Search the material below for the string "pentru" and copy each line where it appears.
══ Extracted information ══
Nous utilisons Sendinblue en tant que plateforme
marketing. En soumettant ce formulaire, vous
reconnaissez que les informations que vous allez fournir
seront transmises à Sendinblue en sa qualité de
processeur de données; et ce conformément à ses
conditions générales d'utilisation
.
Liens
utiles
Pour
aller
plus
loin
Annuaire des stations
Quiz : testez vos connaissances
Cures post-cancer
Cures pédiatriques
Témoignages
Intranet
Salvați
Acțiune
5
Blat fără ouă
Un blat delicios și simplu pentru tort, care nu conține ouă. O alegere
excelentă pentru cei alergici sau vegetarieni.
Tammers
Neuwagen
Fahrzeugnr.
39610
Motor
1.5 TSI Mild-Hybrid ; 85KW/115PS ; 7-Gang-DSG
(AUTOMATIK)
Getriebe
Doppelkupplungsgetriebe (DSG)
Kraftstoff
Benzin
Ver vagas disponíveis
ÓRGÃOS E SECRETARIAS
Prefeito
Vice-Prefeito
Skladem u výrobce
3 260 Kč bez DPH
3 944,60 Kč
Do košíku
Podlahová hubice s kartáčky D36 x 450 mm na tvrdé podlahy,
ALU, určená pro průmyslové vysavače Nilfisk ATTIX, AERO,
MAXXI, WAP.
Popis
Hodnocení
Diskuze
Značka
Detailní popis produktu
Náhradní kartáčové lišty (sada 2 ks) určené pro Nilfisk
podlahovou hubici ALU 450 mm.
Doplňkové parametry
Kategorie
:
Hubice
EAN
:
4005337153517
═══
Task response:
Un blat delicios și simplu pentru tort, care nu conține ouă. O alegere
excelentă pentru cei alergici sau vegetarieni.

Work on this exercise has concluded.